_Written task_
Output every entry below line for line, without changing a single character.

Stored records
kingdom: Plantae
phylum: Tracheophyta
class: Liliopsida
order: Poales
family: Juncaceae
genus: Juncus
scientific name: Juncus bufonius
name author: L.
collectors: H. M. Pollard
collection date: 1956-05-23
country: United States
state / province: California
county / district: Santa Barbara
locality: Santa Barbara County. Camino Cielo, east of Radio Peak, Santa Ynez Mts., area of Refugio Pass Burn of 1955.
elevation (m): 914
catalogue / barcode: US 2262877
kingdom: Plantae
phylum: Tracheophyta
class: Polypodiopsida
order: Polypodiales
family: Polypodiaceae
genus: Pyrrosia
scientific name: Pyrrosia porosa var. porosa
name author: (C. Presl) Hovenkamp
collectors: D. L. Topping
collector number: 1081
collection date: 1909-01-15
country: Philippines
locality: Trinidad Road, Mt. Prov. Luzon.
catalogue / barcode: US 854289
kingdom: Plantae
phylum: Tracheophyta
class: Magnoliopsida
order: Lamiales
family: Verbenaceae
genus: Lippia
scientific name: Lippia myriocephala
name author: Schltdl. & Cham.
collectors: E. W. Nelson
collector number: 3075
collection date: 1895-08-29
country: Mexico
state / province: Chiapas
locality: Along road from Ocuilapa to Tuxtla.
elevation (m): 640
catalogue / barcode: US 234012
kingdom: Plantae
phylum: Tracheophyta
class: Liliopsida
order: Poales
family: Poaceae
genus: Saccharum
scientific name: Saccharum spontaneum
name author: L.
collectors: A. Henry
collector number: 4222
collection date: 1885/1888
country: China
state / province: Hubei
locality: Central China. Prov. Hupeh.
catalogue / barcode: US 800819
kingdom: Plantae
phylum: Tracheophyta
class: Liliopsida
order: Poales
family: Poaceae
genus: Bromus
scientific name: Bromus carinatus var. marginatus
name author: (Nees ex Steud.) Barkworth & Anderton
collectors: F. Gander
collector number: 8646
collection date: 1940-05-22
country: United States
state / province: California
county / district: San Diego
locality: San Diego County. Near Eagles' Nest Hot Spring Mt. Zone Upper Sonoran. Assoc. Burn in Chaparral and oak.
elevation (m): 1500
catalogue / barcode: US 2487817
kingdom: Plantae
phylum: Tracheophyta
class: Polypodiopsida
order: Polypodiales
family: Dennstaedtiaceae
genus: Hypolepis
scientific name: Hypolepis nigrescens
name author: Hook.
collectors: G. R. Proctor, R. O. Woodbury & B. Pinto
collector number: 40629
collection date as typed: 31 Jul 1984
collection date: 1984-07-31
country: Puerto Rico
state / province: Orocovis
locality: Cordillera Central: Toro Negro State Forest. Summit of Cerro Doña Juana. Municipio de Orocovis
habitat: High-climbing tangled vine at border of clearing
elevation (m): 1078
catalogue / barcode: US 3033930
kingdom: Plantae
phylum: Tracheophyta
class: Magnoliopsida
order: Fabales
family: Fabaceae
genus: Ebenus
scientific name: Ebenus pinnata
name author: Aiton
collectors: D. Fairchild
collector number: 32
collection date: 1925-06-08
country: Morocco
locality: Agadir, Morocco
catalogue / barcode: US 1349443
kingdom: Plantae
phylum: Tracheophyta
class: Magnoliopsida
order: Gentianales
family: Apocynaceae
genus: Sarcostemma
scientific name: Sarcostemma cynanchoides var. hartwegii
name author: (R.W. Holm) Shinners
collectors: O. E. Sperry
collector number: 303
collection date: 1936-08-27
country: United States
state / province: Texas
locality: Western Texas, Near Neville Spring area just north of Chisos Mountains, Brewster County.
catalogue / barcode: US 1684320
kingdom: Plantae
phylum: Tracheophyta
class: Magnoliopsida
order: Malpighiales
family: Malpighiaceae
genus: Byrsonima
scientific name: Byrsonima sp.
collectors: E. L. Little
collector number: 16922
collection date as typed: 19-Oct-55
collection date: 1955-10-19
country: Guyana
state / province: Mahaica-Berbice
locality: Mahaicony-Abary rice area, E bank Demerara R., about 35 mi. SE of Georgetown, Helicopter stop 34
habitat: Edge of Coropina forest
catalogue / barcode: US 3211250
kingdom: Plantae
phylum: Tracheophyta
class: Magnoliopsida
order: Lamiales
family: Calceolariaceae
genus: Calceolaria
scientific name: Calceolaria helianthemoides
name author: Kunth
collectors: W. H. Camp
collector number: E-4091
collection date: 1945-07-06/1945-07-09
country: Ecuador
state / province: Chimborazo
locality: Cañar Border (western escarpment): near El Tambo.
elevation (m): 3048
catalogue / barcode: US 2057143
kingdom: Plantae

_Solution to this task_
kingdom: Plantae
phylum: Tracheophyta
class: Liliopsida
order: Poales
family: Juncaceae
genus: Juncus
scientific name: Juncus bufonius
name author: L.
collectors: H. M. Pollard
collection date: 1956-05-23
country: United States
state / province: California
county / district: Santa Barbara
locality: Santa Barbara County. Camino Cielo, east of Radio Peak, Santa Ynez Mts., area of Refugio Pass Burn of 1955.
elevation (m): 914
catalogue / barcode: US 2262877
kingdom: Plantae
phylum: Tracheophyta
class: Polypodiopsida
order: Polypodiales
family: Polypodiaceae
genus: Pyrrosia
scientific name: Pyrrosia porosa var. porosa
name author: (C. Presl) Hovenkamp
collectors: D. L. Topping
collector number: 1081
collection date: 1909-01-15
country: Philippines
locality: Trinidad Road, Mt. Prov. Luzon.
catalogue / barcode: US 854289
kingdom: Plantae
phylum: Tracheophyta
class: Magnoliopsida
order: Lamiales
family: Verbenaceae
genus: Lippia
scientific name: Lippia myriocephala
name author: Schltdl. & Cham.
collectors: E. W. Nelson
collector number: 3075
collection date: 1895-08-29
country: Mexico
state / province: Chiapas
locality: Along road from Ocuilapa to Tuxtla.
elevation (m): 640
catalogue / barcode: US 234012
kingdom: Plantae
phylum: Tracheophyta
class: Liliopsida
order: Poales
family: Poaceae
genus: Saccharum
scientific name: Saccharum spontaneum
name author: L.
collectors: A. Henry
collector number: 4222
collection date: 1885/1888
country: China
state / province: Hubei
locality: Central China. Prov. Hupeh.
catalogue / barcode: US 800819
kingdom: Plantae
phylum: Tracheophyta
class: Liliopsida
order: Poales
family: Poaceae
genus: Bromus
scientific name: Bromus carinatus var. marginatus
name author: (Nees ex Steud.) Barkworth & Anderton
collectors: F. Gander
collector number: 8646
collection date: 1940-05-22
country: United States
state / province: California
county / district: San Diego
locality: San Diego County. Near Eagles' Nest Hot Spring Mt. Zone Upper Sonoran. Assoc. Burn in Chaparral and oak.
elevation (m): 1500
catalogue / barcode: US 2487817
kingdom: Plantae
phylum: Tracheophyta
class: Polypodiopsida
order: Polypodiales
family: Dennstaedtiaceae
genus: Hypolepis
scientific name: Hypolepis nigrescens
name author: Hook.
collectors: G. R. Proctor, R. O. Woodbury & B. Pinto
collector number: 40629
collection date as typed: 31 Jul 1984
collection date: 1984-07-31
country: Puerto Rico
state / province: Orocovis
locality: Cordillera Central: Toro Negro State Forest. Summit of Cerro Doña Juana. Municipio de Orocovis
habitat: High-climbing tangled vine at border of clearing
elevation (m): 1078
catalogue / barcode: US 3033930
kingdom: Plantae
phylum: Tracheophyta
class: Magnoliopsida
order: Fabales
family: Fabaceae
genus: Ebenus
scientific name: Ebenus pinnata
name author: Aiton
collectors: D. Fairchild
collector number: 32
collection date: 1925-06-08
country: Morocco
locality: Agadir, Morocco
catalogue / barcode: US 1349443
kingdom: Plantae
phylum: Tracheophyta
class: Magnoliopsida
order: Gentianales
family: Apocynaceae
genus: Sarcostemma
scientific name: Sarcostemma cynanchoides var. hartwegii
name author: (R.W. Holm) Shinners
collectors: O. E. Sperry
collector number: 303
collection date: 1936-08-27
country: United States
state / province: Texas
locality: Western Texas, Near Neville Spring area just north of Chisos Mountains, Brewster County.
catalogue / barcode: US 1684320
kingdom: Plantae
phylum: Tracheophyta
class: Magnoliopsida
order: Malpighiales
family: Malpighiaceae
genus: Byrsonima
scientific name: Byrsonima sp.
collectors: E. L. Little
collector number: 16922
collection date as typed: 19-Oct-55
collection date: 1955-10-19
country: Guyana
state / province: Mahaica-Berbice
locality: Mahaicony-Abary rice area, E bank Demerara R., about 35 mi. SE of Georgetown, Helicopter stop 34
habitat: Edge of Coropina forest
catalogue / barcode: US 3211250
kingdom: Plantae
phylum: Tracheophyta
class: Magnoliopsida
order: Lamiales
family: Calceolariaceae
genus: Calceolaria
scientific name: Calceolaria helianthemoides
name author: Kunth
collectors: W. H. Camp
collector number: E-4091
collection date: 1945-07-06/1945-07-09
country: Ecuador
state / province: Chimborazo
locality: Cañar Border (western escarpment): near El Tambo.
elevation (m): 3048
catalogue / barcode: US 2057143
kingdom: Plantae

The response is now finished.